Tuesday, May 13, 2008

Body Armor on a Coin

How cool is that? A bronze "dupondius" issued by the Roman warrior emperor Trajan (98-117) dating to between 103 and 111 C.E. Trajan led his Roman armies into battle himself. The body armor here depicted is referred to as a cuirass. The Roman dominions were taken to their greatest geographical extent by Trajan and remained relatively stable for about 50 years. The philosopher emperor Marcus Aurelius died of old age in 180 C.E. defending Trajan's conquests in Germany after fighting Parthians and Germans for most of his career.

Monday, May 05, 2008

A Vision of Good Government

Listening to the radio tonight on the way home from work I heard Hillary Clinton (I guess she was somewhere in Indiana) stumping for the highest office in the land. In a brief radio-clip sound-bite I heard her shouting this applause line, "We need a president who will take care of you, a president who will take care of your family" followed by--the applause. A few hours later, just a few minutes ago, in fact, I came across this coin, an ancient bronze medallion, while doing a little numismatic research. Medallions, then as now, were commemorative pieces, issued to celebrate important events. This particular medallion, struck and issued in 350 A.D. was distributed to his close associates by Constantius II, a son and the successor of Constantine the Great, the Roman emperor who ruled from 307 to 337. Constantius consolidated the power accrued by his father and furthered his new phase of Roman governance, now referred to by historians as the "Dominate", as opposed to the "Principate", which was the form of goverment established by the emperor Augustus, some 380 years earlier. The Dominate threw aside all pretense of republican or democratic forms. Instead the emperor consolidated to his person virtually all power; he was the commander-in-chief of the army, he directed the administration of the government bureaus, he issued laws as the chief legislator, and sat in trials as judge and jury. In short, he was AVTOCRATOR: the govenment personified, and holder of all power. For tax purposes, his subjects across the vast Roman empire, which streched from Britain to Syria, were bound under penalty of death to the land they were born on and bound to the craft or profession of their father, regardless of their hopes and aspirations.

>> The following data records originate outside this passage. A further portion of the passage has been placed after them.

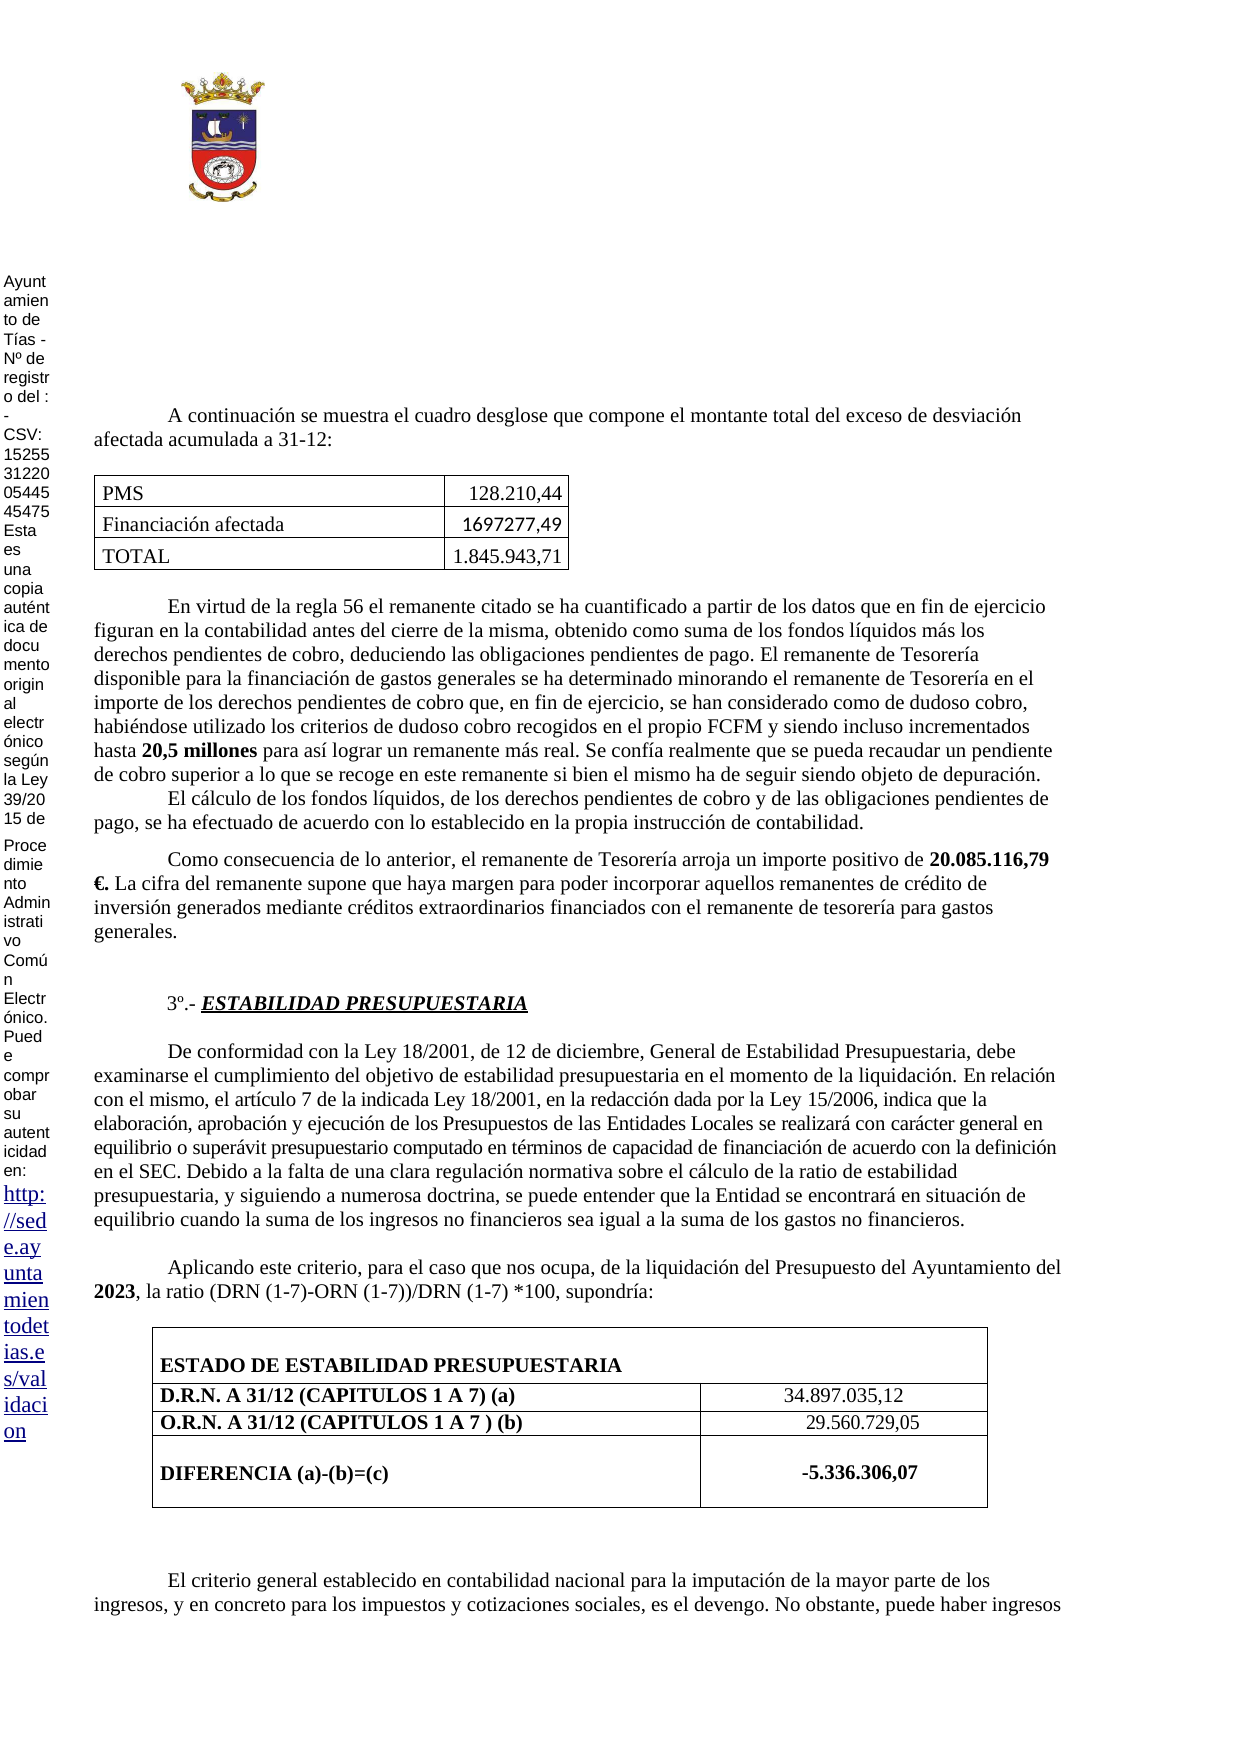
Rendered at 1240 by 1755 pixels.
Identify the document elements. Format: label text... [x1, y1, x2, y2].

table_cell 1.845.943,71 [445, 538, 568, 569]
table_header 128.210,44 [445, 476, 568, 506]
table_cell D.R.N. A 31/12 (CAPITULOS 1 A 7) (a) [153, 1384, 700, 1411]
table_header ESTADO DE ESTABILIDAD PRESUPUESTARIA [153, 1328, 987, 1382]
text Aplicando este criterio, para el caso que nos ocupa, de la liquidación del Presupuesto del Ayuntamiento del [167, 1255, 1239, 1279]
text €. La cifra del remanente supone que haya margen para poder incorporar aquellos remanentes de crédito de inversión generados mediante créditos extraordinarios financiados con el remanente de tesorería para gastos generales. [93, 871, 996, 943]
table_cell -5.336.306,07 [701, 1436, 987, 1507]
text Procedimiento Administrativo Común Electrónico. Puede comprobar su autenticidad en: http://sede.ayuntamientodetias.es/validacion [3, 835, 51, 1444]
table_cell TOTAL [95, 538, 444, 569]
text El cálculo de los fondos líquidos, de los derechos pendientes de cobro y de las obligaciones pendientes de pago, se ha efectuado de acuerdo con lo establecido en la propia instrucción de contabilidad. [94, 786, 1051, 834]
table_cell O.R.N. A 31/12 (CAPITULOS 1 A 7 ) (b) [153, 1412, 700, 1435]
subtitle 3º.- ESTABILIDAD PRESUPUESTARIA [167, 991, 1239, 1015]
text De conformidad con la Ley 18/2001, de 12 de diciembre, General de Estabilidad Presupuestaria, debe examinarse el cumplimiento del objetivo de estabilidad presupuestaria en el momento de la liquidación. En relación con el mismo, el artículo 7 de la indicada Ley 18/2001, en la redacción dada por la Ley 15/2006, indica que la elaboración, aprobación y ejecución de los Presupuestos de las Entidades Locales se realizará con carácter general en equilibrio o superávit presupuestario computado en términos de capacidad de financiación de acuerdo con la definición en el SEC. Debido a la falta de una clara regulación normativa sobre el cálculo de la ratio de estabilidad presupuestaria, y siguiendo a numerosa doctrina, se puede entender que la Entidad se encontrará en situación de equilibrio cuando la suma de los ingresos no financieros sea igual a la suma de los gastos no financieros. [94, 1039, 1057, 1231]
table_cell 34.897.035,12 [701, 1384, 987, 1411]
table_cell 1697277,49 [445, 507, 568, 537]
table_cell 29.560.729,05 [701, 1412, 987, 1435]
table_cell DIFERENCIA (a)-(b)=(c) [153, 1436, 700, 1507]
text 2023, la ratio (DRN (1-7)-ORN (1-7))/DRN (1-7) *100, supondría: [94, 1279, 1239, 1303]
text Ayuntamiento de Tías - Nº de registro del : - CSV: 15255312200544545475 Esta es una copia auténtica de documento original electrónico según la Ley 39/2015 de [3, 272, 51, 828]
text El criterio general establecido en contabilidad nacional para la imputación de la mayor parte de los ingresos, y en concreto para los impuestos y cotizaciones sociales, es el devengo. No obstante, puede haber ingresos [94, 1568, 1064, 1616]
table_cell Financiación afectada [95, 507, 444, 537]
text En virtud de la regla 56 el remanente citado se ha cuantificado a partir de los datos que en fin de ejercicio figuran en la contabilidad antes del cierre de la misma, obtenido como suma de los fondos líquidos más los derechos pendientes de cobro, deduciendo las obligaciones pendientes de pago. El remanente de Tesorería disponible para la financiación de gastos generales se ha determinado minorando el remanente de Tesorería en el importe de los derechos pendientes de cobro que, en fin de ejercicio, se han considerado como de dudoso cobro, habiéndose utilizado los criterios de dudoso cobro recogidos en el propio FCFM y siendo incluso incrementados hasta 20,5 millones para así lograr un remanente más real. Se confía realmente que se pueda recaudar un pendiente de cobro superior a lo que se recoge en este remanente si bien el mismo ha de seguir siendo objeto de depuración. [94, 593, 1055, 786]
text Como consecuencia de lo anterior, el remanente de Tesorería arroja un importe positivo de 20.085.116,79 [167, 847, 1239, 871]
text A continuación se muestra el cuadro desglose que compone el montante total del exceso de desviación afectada acumulada a 31-12: [94, 403, 1024, 451]
table_header PMS [95, 476, 444, 506]
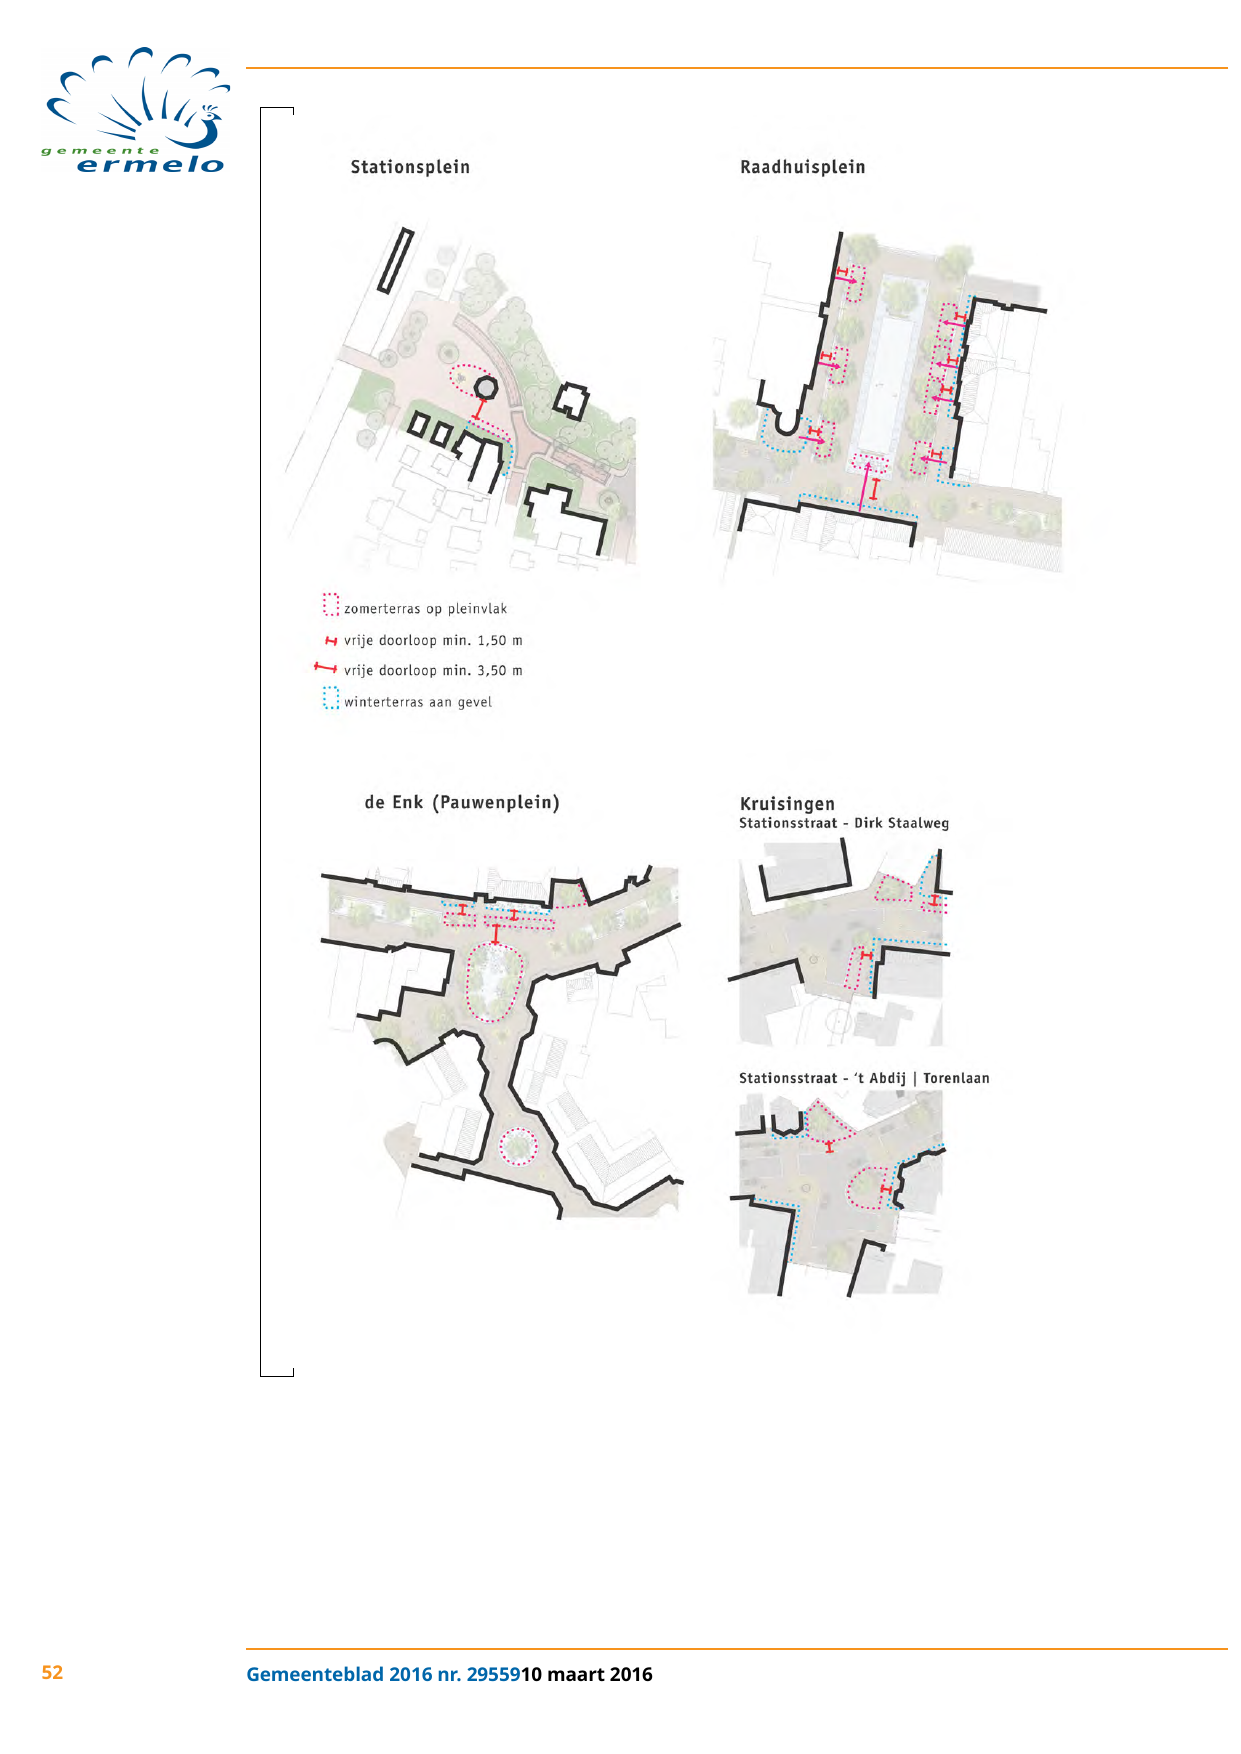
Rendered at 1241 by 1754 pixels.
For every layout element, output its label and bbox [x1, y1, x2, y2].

picture [268, 115, 1155, 1368]
picture [41, 47, 231, 172]
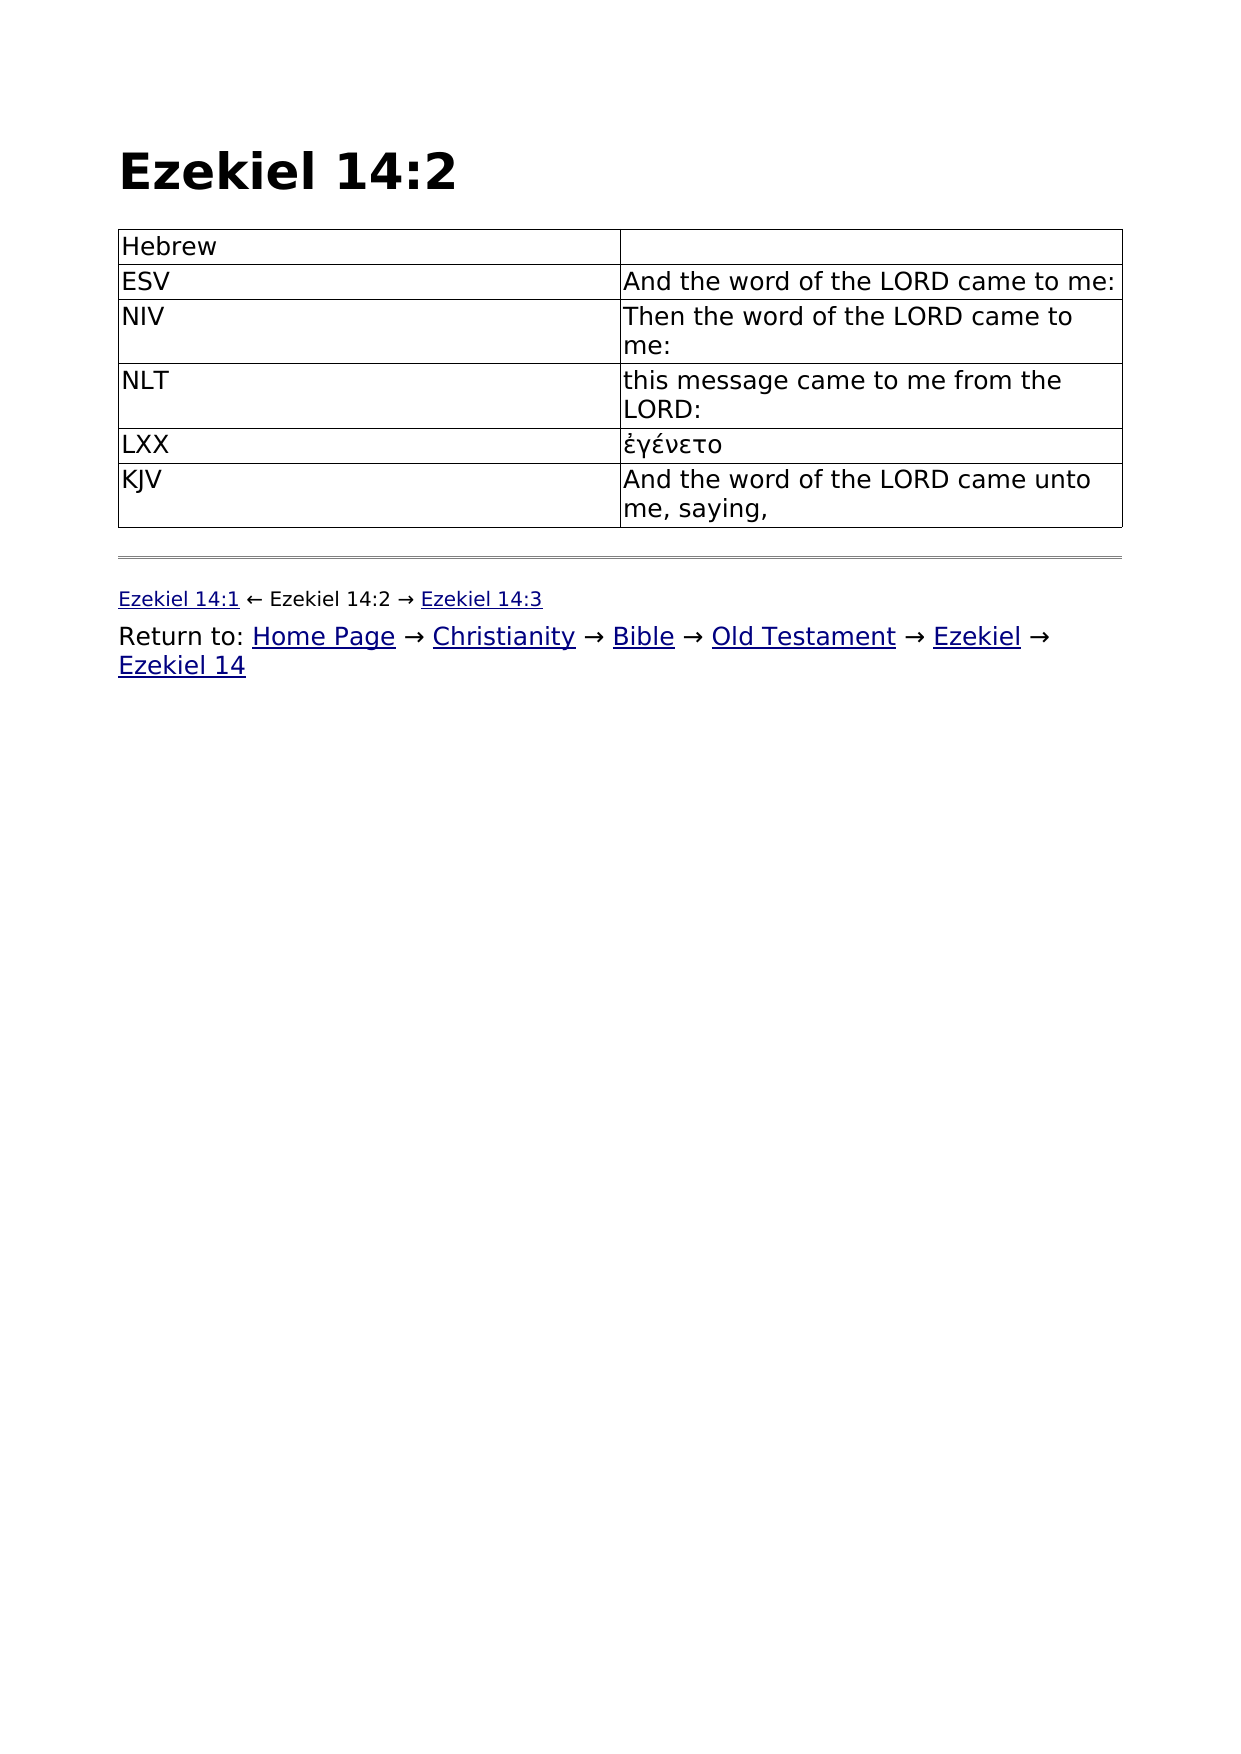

The social contract was simple: the land holders, farmers and merchants paid their taxes into the Emperor's purse and the Emperor's indigent urban clientele were paid off for their support and acquiescence. You see it here in this coin. The inscriptions read:

DN CONSTAN-TIVS PF AVG: Draped and cuirassed profile of the emperor, wearing a laurel and rosette diadem. On the coin's reverse it reads: LARGI-TIO: The emperor, diademed, in ceremonial robes, enthroned facing, wearing a large belt decorated with jewels, his feet on a footstool, holding a mappa (an attribute of legislative authority) in his left hand; with his right hand he drops coins into the folds of a robe extended to him by Res Publica, who stands turreted and bowed; to his right, Roma stands facing, helmeted, wearing a tunica, her head turned towards the emperor around whose shoulders she puts her right arm, in her left hand she holds a spear.
This, of course, is like the fascism of Mussolini or Hitler. In this coin we see the image of an all powerful, benevolent government designed to take all, in order order to bestow all; the utopian bringer of constant peace and and eternal satisfaction. A steady-state concept of governance, in fact, not unlike modern liberalism, wherein each citizen is to play his or her fixed role in the wheel of life, where all the errant affairs of men must be restored by law to a preconceived notion of balance and perfection and the even the climate of the earth itself must be measured, fixed and constrained to the purposes of government.

D(ominvs) N(oster) CONSTANTIVS P(ius)F(elix) AVG(vstvs): Our Lord Constantius, Dutiful and Good Augustus

LARGITIO: Generous rewards from the government, freely given (largesse or bounty), Res Publica are the the people. Roma signifies the condign authority of the state.